## Task:
Extract precisely the lines of the entries below, from the first line through the line containing "ng. Vi tackar".

=====

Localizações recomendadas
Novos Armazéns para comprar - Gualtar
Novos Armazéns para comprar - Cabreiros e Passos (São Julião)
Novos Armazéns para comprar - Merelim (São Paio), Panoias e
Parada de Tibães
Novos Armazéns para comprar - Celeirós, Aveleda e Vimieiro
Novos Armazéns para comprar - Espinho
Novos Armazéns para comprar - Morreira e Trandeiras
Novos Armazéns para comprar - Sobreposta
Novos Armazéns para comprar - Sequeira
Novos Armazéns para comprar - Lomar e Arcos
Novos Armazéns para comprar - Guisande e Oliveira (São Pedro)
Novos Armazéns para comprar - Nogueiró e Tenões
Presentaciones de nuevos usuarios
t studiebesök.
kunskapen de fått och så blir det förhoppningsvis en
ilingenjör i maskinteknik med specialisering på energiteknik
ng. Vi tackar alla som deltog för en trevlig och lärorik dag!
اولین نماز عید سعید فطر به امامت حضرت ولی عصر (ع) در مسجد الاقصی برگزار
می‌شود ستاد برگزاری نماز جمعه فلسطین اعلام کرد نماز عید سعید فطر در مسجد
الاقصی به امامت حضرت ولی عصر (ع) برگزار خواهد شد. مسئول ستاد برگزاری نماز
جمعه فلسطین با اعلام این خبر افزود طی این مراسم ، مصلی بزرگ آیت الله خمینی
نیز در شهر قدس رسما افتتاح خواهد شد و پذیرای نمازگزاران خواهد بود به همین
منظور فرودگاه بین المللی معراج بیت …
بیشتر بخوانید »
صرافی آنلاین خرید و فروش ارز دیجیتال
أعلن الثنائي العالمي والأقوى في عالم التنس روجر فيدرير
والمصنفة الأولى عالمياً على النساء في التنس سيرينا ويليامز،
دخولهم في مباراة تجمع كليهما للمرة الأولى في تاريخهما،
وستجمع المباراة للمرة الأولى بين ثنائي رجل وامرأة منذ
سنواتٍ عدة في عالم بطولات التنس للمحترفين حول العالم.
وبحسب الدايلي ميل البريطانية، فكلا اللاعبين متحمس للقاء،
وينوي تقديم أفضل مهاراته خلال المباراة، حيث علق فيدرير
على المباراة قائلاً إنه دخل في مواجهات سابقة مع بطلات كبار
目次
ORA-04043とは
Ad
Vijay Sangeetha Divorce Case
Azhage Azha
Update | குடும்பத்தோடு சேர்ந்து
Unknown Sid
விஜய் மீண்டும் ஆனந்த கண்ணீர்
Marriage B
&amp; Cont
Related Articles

=====

## Response area:
Localizações recomendadas
Novos Armazéns para comprar - Gualtar
Novos Armazéns para comprar - Cabreiros e Passos (São Julião)
Novos Armazéns para comprar - Merelim (São Paio), Panoias e
Parada de Tibães
Novos Armazéns para comprar - Celeirós, Aveleda e Vimieiro
Novos Armazéns para comprar - Espinho
Novos Armazéns para comprar - Morreira e Trandeiras
Novos Armazéns para comprar - Sobreposta
Novos Armazéns para comprar - Sequeira
Novos Armazéns para comprar - Lomar e Arcos
Novos Armazéns para comprar - Guisande e Oliveira (São Pedro)
Novos Armazéns para comprar - Nogueiró e Tenões
Presentaciones de nuevos usuarios
t studiebesök.
kunskapen de fått och så blir det förhoppningsvis en
ilingenjör i maskinteknik med specialisering på energiteknik
ng. Vi tackar alla som deltog för en trevlig och lärorik dag!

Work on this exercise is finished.